━━━━━ Trecho

Já que nas "Notas ao Nome da
Rosa" escrevera que tinha vontade de envenenar um monge, essa
fórmula provocativa foi tomada
em sentido literal, desencadeando
uma série de perguntas sucessivas
sobre por que eu queria cometer
esse crime.
Mas eu não tinha realmente
vontade de envenenar um monge
(e de fato não envenenei nenhum): eu estava fascinado pela
imagem de um monge envenenado enquanto lia um livro na biblioteca. Não sei se estava sob a
influência da poética tradicional
dos livros policiais anglo-saxões, e
por isso o crime devesse ser cometido em um vicariato.
Talvez estivesse partindo de algumas emoções que experimentei aos 16 anos, durante um curso
de exercícios espirituais em um
monastério beneditino, onde passeava entre clausuras góticas e romanas e depois entrava em uma
biblioteca sombria onde, sobre
um leitoril, achei abertos os "Acta
Santorum", nos quais aprendi
que não existia somente, como
me fizeram acreditar, um abençoado Umberto, festejado no dia
4 de março, mas também um santo bispo Umberto festejado no dia
6 de setembro, que convertera um
leão em uma floresta.

━━━━━━━━━━
━━━━━ Registros fornecidos

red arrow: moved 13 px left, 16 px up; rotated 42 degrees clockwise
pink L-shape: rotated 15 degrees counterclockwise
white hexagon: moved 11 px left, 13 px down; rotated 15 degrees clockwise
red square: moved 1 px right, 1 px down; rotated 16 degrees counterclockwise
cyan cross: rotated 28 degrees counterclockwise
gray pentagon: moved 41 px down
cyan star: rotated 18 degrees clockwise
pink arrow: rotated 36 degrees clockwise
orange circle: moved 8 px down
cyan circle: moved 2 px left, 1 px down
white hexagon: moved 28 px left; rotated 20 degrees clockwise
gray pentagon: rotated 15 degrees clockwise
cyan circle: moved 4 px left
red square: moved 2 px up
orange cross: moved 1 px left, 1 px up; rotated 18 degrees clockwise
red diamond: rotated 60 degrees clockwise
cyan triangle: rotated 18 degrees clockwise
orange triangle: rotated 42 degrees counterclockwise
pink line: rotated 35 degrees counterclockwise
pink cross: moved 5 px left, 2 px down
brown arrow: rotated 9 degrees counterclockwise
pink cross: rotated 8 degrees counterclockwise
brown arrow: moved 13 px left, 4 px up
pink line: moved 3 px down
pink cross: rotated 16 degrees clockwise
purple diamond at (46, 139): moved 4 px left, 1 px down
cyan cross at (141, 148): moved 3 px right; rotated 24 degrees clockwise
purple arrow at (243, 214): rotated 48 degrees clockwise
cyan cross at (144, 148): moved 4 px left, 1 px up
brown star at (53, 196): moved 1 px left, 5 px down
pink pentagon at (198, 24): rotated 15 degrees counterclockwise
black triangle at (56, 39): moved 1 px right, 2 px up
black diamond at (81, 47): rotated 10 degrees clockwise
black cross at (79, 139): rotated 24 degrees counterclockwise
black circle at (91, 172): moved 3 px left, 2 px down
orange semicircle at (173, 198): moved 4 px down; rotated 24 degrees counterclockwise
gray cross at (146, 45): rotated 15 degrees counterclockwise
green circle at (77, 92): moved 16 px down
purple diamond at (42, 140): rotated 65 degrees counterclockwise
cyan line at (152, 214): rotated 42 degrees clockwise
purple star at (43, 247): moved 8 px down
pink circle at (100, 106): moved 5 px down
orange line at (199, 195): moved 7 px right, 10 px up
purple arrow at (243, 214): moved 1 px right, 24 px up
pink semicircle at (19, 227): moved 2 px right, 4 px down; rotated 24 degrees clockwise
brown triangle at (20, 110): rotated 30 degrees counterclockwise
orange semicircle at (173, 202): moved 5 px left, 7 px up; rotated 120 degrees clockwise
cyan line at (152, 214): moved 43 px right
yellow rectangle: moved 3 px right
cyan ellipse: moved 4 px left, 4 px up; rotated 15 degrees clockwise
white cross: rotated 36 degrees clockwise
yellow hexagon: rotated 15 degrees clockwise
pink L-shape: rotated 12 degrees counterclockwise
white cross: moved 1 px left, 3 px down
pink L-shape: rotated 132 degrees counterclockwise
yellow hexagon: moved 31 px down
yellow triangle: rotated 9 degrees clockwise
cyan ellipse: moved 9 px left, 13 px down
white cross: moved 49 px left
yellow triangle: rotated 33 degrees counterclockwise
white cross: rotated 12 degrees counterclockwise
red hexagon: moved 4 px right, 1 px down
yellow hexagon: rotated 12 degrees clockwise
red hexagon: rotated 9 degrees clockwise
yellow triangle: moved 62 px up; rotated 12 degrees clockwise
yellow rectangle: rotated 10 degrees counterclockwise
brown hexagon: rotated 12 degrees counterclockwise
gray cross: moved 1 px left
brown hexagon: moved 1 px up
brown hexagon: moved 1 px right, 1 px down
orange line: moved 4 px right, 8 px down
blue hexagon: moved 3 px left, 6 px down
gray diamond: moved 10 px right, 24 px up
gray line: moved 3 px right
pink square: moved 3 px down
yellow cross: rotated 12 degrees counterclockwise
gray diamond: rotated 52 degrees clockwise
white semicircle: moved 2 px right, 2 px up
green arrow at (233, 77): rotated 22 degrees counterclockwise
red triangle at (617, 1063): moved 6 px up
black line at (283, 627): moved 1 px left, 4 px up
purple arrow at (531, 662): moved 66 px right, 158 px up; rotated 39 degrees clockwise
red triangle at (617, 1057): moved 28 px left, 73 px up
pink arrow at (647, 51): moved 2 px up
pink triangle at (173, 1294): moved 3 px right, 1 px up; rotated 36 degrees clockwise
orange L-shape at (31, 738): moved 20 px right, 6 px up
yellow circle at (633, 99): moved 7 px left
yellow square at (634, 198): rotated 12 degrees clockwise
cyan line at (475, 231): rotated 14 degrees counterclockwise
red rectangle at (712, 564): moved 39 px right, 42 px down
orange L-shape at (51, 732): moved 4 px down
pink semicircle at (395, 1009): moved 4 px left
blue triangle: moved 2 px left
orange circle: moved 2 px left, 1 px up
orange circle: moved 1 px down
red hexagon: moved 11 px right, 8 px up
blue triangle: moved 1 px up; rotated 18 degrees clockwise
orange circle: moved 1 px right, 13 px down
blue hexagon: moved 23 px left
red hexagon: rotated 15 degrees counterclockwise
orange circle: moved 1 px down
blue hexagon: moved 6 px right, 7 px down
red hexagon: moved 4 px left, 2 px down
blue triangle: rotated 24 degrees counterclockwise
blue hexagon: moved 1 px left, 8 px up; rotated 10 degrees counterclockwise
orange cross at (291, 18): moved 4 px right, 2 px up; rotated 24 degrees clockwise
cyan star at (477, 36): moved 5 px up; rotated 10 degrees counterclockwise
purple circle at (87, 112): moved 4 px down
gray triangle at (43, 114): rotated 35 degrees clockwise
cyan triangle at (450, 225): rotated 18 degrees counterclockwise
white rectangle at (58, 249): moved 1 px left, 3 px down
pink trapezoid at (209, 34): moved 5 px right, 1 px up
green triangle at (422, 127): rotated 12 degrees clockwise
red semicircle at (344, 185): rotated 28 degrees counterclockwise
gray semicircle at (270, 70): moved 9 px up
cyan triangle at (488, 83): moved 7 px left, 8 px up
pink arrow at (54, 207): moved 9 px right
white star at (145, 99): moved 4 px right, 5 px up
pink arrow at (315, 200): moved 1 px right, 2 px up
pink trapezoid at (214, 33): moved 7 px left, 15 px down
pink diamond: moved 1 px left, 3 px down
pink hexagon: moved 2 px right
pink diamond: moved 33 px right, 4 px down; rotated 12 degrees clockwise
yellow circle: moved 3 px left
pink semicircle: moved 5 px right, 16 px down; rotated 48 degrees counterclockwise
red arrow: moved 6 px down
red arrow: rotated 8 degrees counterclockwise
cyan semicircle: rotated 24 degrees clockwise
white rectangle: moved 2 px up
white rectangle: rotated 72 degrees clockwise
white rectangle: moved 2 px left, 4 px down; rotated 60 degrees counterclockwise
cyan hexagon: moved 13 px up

━━━━━━━━━━

**O que fazer:**
a) Reescreva a parte do trecho sobre o monge envenenado que começa em "Talvez estivesse partindo" e termina em "em uma floresta.", trocando "leão" por "lobo".
b) Escreva a continuação do trecho sobre o monge envenenado a partir da última frase dele.

**Respostas por tarefa:**
a)
Talvez estivesse partindo de algumas emoções que experimentei aos 16 anos, durante um curso
de exercícios espirituais em um
monastério beneditino, onde passeava entre clausuras góticas e romanas e depois entrava em uma
biblioteca sombria onde, sobre
um leitoril, achei abertos os "Acta
Santorum", nos quais aprendi
que não existia somente, como
me fizeram acreditar, um abençoado Umberto, festejado no dia
4 de março, mas também um santo bispo Umberto festejado no dia
6 de setembro, que convertera um
lobo em uma floresta.

b)
Mas se vê que, naquele momento, enquanto folheava aquele in-fólio aberto verticalmente diante
de mim, em um silêncio soberano, entre lâminas de luz que entravam por vitrais opacos quase
talhados nas paredes que terminavam em ângulos agudos, tive
um momento de inquietude.
Não sei. O fato é que aquela
imagem, do monge assassinado
durante a leitura, a um certo ponto me exigiu construir alguma outra coisa ao seu redor.
O resto nasceu pouco a pouco,
para dar sentido àquela imagem,
inclusive a decisão de situar o
acontecimento na Idade Média.
Primeiro achei que deveria se passar no nosso tempo; depois decidi
que, visto que conhecia e amava a
Idade Média, melhor seria transformá-la em teatro da minha história. O resto veio sozinho, pouco
a pouco, lendo, revendo imagens,
reabrindo armários onde se acumulavam havia 25 anos as minhas
fichas medievais, escritas por razões totalmente diferentes.
Umberto Eco, escritor e ensaísta italiano, é autor de "O Nome da Rosa" e "Apocalípticos e Integrados"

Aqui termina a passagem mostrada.